3. 5 g of dodecylguanidine bromohydrate and 2.84 g of sodium p-aminosalicylate are mixed with one another in 35 cc of 75% ethanol. sMan. steams. to dryness, the residue is taken up in 70 cc of ethanol, filtered and mixed with 100 cc of water. After 2 days, 5 g of the nicely crystallizing dodecylguanidinium salt of p-aminosalicylic acid, melting at 69 to 7%, is obtained. This can be recrystallized from chloroform and petroleum ether and then melts at 75 to 76 ° @.

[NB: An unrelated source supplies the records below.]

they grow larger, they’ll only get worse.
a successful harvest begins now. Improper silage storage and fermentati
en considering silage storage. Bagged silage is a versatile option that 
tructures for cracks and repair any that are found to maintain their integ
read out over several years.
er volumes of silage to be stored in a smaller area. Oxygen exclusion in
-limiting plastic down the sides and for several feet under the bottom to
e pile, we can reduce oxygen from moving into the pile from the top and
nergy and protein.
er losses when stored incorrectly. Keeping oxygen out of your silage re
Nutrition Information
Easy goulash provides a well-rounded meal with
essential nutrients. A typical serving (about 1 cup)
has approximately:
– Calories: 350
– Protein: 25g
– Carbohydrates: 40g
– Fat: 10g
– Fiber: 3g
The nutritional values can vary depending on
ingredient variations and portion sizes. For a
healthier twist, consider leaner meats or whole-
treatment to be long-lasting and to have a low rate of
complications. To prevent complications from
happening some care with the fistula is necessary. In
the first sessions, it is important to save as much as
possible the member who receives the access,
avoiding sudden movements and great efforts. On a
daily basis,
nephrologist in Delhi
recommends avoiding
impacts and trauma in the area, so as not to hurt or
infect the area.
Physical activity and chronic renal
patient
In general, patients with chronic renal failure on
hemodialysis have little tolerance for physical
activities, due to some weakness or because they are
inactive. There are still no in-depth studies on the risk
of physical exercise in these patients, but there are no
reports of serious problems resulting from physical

4. 5 g of 2,2,2-tributylaphylguanidine in 100 cc of ethanol and 3 g of p-aminosalicylic acid in 10 o cc of 75% ethanol were mixed, the solution filtered, and the whole thing evaporated to dryness. The residue is made from ethanol by careful addition dropped by water. This gives 4 to 5 g of 2, z-tributylethylguanidine-p-aminosalicylate, that melts at 15o to 1.51 ° and in water little, in methanol, ethanol and acetone is easily soluble.

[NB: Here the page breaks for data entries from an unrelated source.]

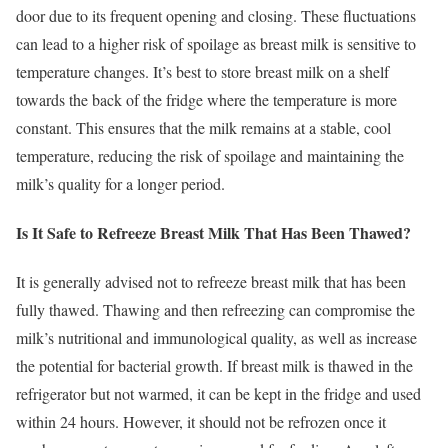
door due to its frequent opening and closing. These fluctuations
can lead to a higher risk of spoilage as breast milk is sensitive to
temperature changes. It’s best to store breast milk on a shelf
towards the back of the fridge where the temperature is more
constant. This ensures that the milk remains at a stable, cool
temperature, reducing the risk of spoilage and maintaining the
milk’s quality for a longer period.
Is It Safe to Refreeze Breast Milk That Has Been Thawed?
It is generally advised not to refreeze breast milk that has been
fully thawed. Thawing and then refreezing can compromise the
milk’s nutritional and immunological quality, as well as increase
the potential for bacterial growth. If breast milk is thawed in the
refrigerator but not warmed, it can be kept in the fridge and used
within 24 hours. However, it should not be refrozen once it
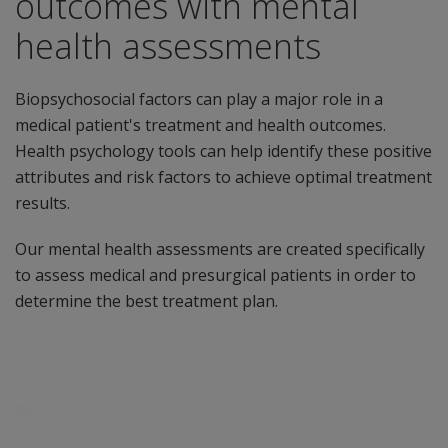
outcomes with mental
health assessments
Biopsychosocial factors can play a major role in a
medical patient's treatment and health outcomes.
Health psychology tools can help identify these positive
attributes and risk factors to achieve optimal treatment
results.
Our mental health assessments are created specifically
to assess medical and presurgical patients in order to
determine the best treatment plan.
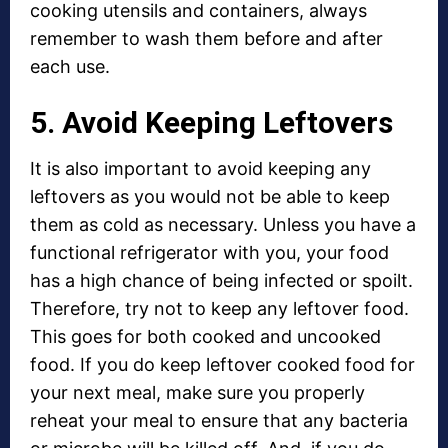
cooking utensils and containers, always
remember to wash them before and after
each use.
5. Avoid Keeping Leftovers
It is also important to avoid keeping any
leftovers as you would not be able to keep
them as cold as necessary. Unless you have a
functional refrigerator with you, your food
has a high chance of being infected or spoilt.
Therefore, try not to keep any leftover food.
This goes for both cooked and uncooked
food. If you do keep leftover cooked food for
your next meal, make sure you properly
reheat your meal to ensure that any bacteria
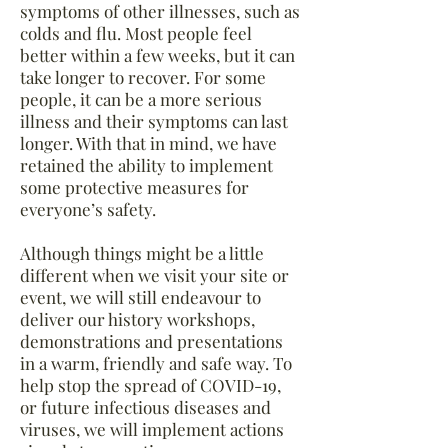
symptoms of other illnesses, such as
colds and flu. Most people feel
better within a few weeks, but it can
take longer to recover. For some
people, it can be a more serious
illness and their symptoms can last
longer. With that in mind, w
e have
retained the ability to implement
some protective measures for
everyone’s safety.
Although things might be a little
different when we visit your site or
event, we will still endeavour to
deliver our history workshops,
demonstrations and presentations
in a warm, friendly and safe way. To
help stop the spread of COVID-19,
or future infectious diseases and
viruses, we will implement actions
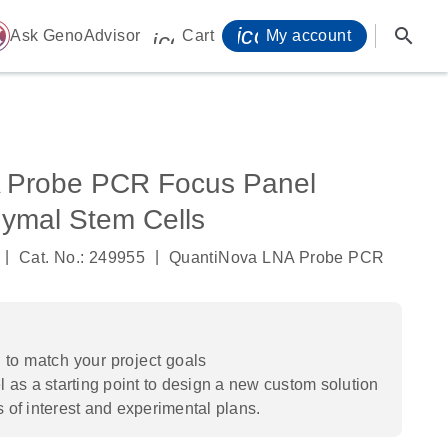
icon_0071_person-
search
ome
Ask GenoAdvisor
Cart
My account
icon_0009_cart-s
 Probe PCR Focus Panel
mal Stem Cells
|
|
Cat. No.: 249955
QuantiNova LNA Probe PCR
to match your project goals
 as a starting point to design a new custom solution
s of interest and experimental plans.​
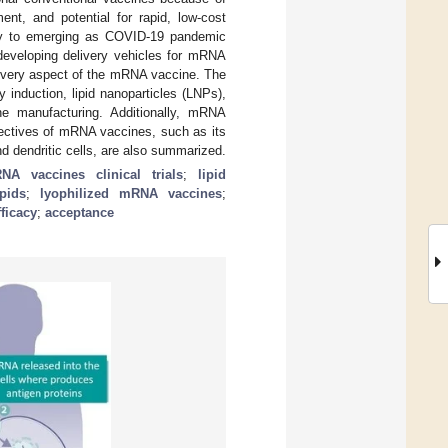
ent, and potential for rapid, low-cost
ity to emerging as COVID-19 pandemic
 developing delivery vehicles for mRNA
 every aspect of the mRNA vaccine. The
 induction, lipid nanoparticles (LNPs),
e manufacturing. Additionally, mRNA
spectives of mRNA vaccines, such as its
d dendritic cells, are also summarized.
NA vaccines clinical trials
;
lipid
pids
;
lyophilized mRNA vaccines
;
fficacy
;
acceptance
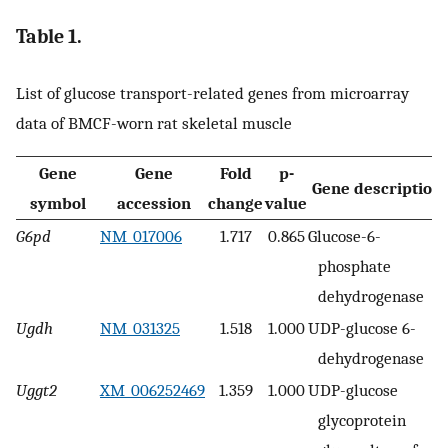
Table 1.
List of glucose transport-related genes from microarray
data of BMCF-worn rat skeletal muscle
Gene
Gene
Fold
p-
Gene description
symbol
accession
change
value
G6pd
NM_017006
1.717
0.865
Glucose-6-
phosphate
dehydrogenase
Ugdh
NM_031325
1.518
1.000
UDP-glucose 6-
dehydrogenase
Uggt2
XM_006252469
1.359
1.000
UDP-glucose
glycoprotein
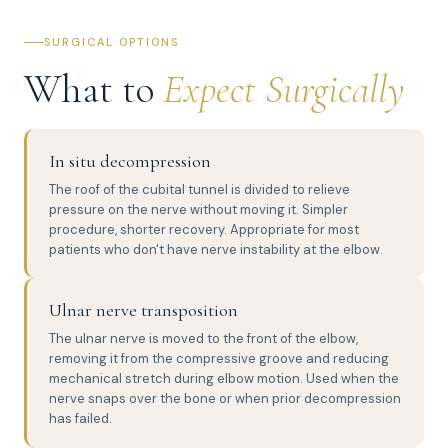
SURGICAL OPTIONS
What to
Expect Surgically
In situ decompression
The roof of the cubital tunnel is divided to relieve
pressure on the nerve without moving it. Simpler
procedure, shorter recovery. Appropriate for most
patients who don't have nerve instability at the elbow.
Ulnar nerve transposition
The ulnar nerve is moved to the front of the elbow,
removing it from the compressive groove and reducing
mechanical stretch during elbow motion. Used when the
nerve snaps over the bone or when prior decompression
has failed.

. The following can be prepared in the same way: the p-aminosalicylates, the p-aminobenzoates, the sulfanilates, the salicylates and the gentisoates of triethylacetamidine, Tripropylacetamidine, n-decylguanidine, n - undecylguanidine, hexylguanidine, n-cetylguanidine, Terdecylguanidine, O-isopropylisourea, O-n-butylisoleurea, O'-n-hexylisourea, O-n-octylisourea, O-n-decylisourea, O-n-undecylisourea, O-n-dodecylisourea, -O-n-cetylisourea, S-n-butylisothiourea, S-n-decylisothideurea, S-n-cetylisothiourea.

Claims (1)

PATENT CLAIM: Process for the preparation of new amidine salts, characterized in that compounds of the formula where R1 is a straight or branched alkyl radical with at least 2 carbon atoms, X is an oxygen or sulfur atom or an NH group or a: methylene radical (which may also contain alkyl radicals, in a known manner in salts of aromatic amino, oxy- , Diamino, dioxy, amino-oxycarboxylic or sulfonic acids transferred.